BECALMED
A second shock approaching a food and freight system whose reserves are already drawn down. Who is stocked, who is bare, and when it lands.
STRATEGIC ADVISORY BRIEF
M Nadal & Co Strategic Advisory | 24 June 2026
Stress-scenario analysis. A thesis to be tracked and falsified, not a forecast. The falsifiers are part of the intelligence. This brief covers a wide system, food, freight, fertiliser, currencies, because the thesis is about how a shock transmits across them, not about any single market. The weights and emphases here are a starting position. They will be refined as the falsifiers resolve and elements confirm or break.
Verified Confirmed data at time of writing.
Inferred Conclusions from documented mechanisms and prior analogues.
Inferred, low confidence Where the link is genuinely weak, stated explicitly.
Scenario The logical consequence of the structure if the inferred relationships hold.
This brief is about food and freight, and the reserves that stand between a weather event and a price shock. Grain in store, fertiliser pre-bought, water in a canal.
A reserve does two things. It redistributes a shock: the actor with full stores is spared, the one without takes the loss undiluted. And it defers a shock: it moves the pain later in time without cancelling it.
A developing El Niño, with above 90% probability of strengthening to strong or very strong by late 2026, is approaching a global food and freight system that has already spent five months absorbing a fertiliser and energy shock through a contested Strait of Hormuz. The buffers that held that first shock are thinner now than they were in February. The second shock has not yet arrived.

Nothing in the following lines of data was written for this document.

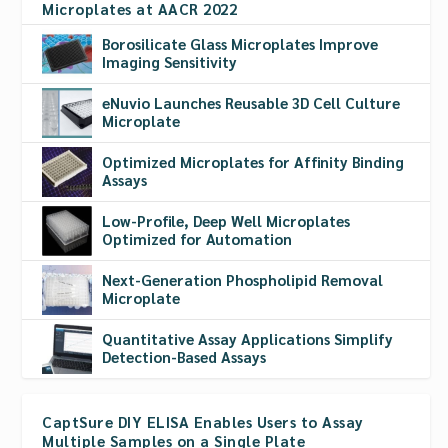
Microplates at AACR 2022
Borosilicate Glass Microplates Improve
Imaging Sensitivity
eNuvio Launches Reusable 3D Cell Culture
Microplate
Optimized Microplates for Affinity Binding
Assays
Low-Profile, Deep Well Microplates
Optimized for Automation
Next-Generation Phospholipid Removal
Microplate
Quantitative Assay Applications Simplify
Detection-Based Assays
CaptSure DIY ELISA Enables Users to Assay
Multiple Samples on a Single Plate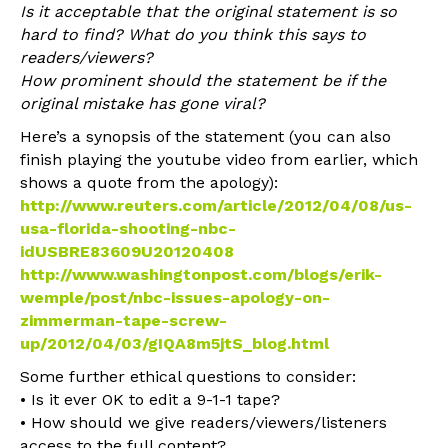
Is it acceptable that the original statement is so
hard to find? What do you think this says to
readers/viewers?
How prominent should the statement be if the
original mistake has gone viral?
Here’s a synopsis of the statement (you can also
finish playing the youtube video from earlier, which
shows a quote from the apology):
http://www.reuters.com/article/2012/04/08/us-
usa-florida-shooting-nbc-
idUSBRE83609U20120408
http://www.washingtonpost.com/blogs/erik-
wemple/post/nbc-issues-apology-on-
zimmerman-tape-screw-
up/2012/04/03/gIQA8m5jtS_blog.html
Some further ethical questions to consider:
• Is it ever OK to edit a 9-1-1 tape?
• How should we give readers/viewers/listeners
access to the full content?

El Niño is not one-directional. It stresses Asia and the Maritime Continent, but the same pattern decides the South American crop the rest of the world is counting on to absorb that stress. South America is the valve between a regional shock and a global one.
The question this brief answers is not whether El Niño will be severe. It is whether the reserves will have refilled before it bites. That question can be partially answered today, because reserve levels are present-tense facts, not forecasts.
The forward curves have not yet priced a strong El Niño. Palm, robusta and fertiliser still trade on a neutral assumption, and South America is not yet priced as the offset valve either. That gap closes when the August monsoon revision and the September fertiliser print confirm the damage.
WHAT WAVE ONE CONSUMED
Verified Since February 2026, the Gulf has supplied roughly a third of internationally traded fertiliser through a contested strait. Qatar suspended urea, ammonia and sulfur output. Iran halted ammonia production. Urea (Middle East FOB granular benchmark) broke above $850 per tonne in April, up 80% since February. Gas accounts for 80-90% of ammonia production cost. The energy shock and the fertiliser shock are the same shock with a lag. IFPRI’s 21 May 2026 update models fertiliser trade returning to roughly 50% of normal by August 2026, 75% by early 2027. Full normalisation is a 2027 story on the optimistic path.
The fertiliser that growers need for the next planting cycle is being priced and sourced now, against a supply system that is still short. The input damage to this cycle is already banked. Whether the strait reopens next week does not change what was planted, or not planted, in the last three months.
TRANSMISSION
These are sequence and lag, not calendar. The order is the claim; the week counts are nominal.
Weeks 1-4: Power and gas (fast, noisy, weakest attribution)
Inferred, low confidence Australia enters winter under a developing El Niño. Settled high-pressure regime suppresses wind and hydro. Thermal load rises from both ends: less generation, more cooling demand. The marginal gas unit clears the price. The signal is real. The attribution to El Niño specifically is the weakest leg here, and should not be traded as confirmation.
Weeks 2-8: Forward markets price the agriculture legs
Inferred Palm oil and robusta coffee futures begin moving before yield data confirms anything. Traders are pricing the Maritime Continent drought probability, not the outcome. This is the window for positioning: after the signal is visible, before the physical impact arrives. Malaysian fresh fruit bunch output is already down year-on-year on the latest monthly read. The forward curve is not yet reflecting a strong El Niño. That gap is the opportunity.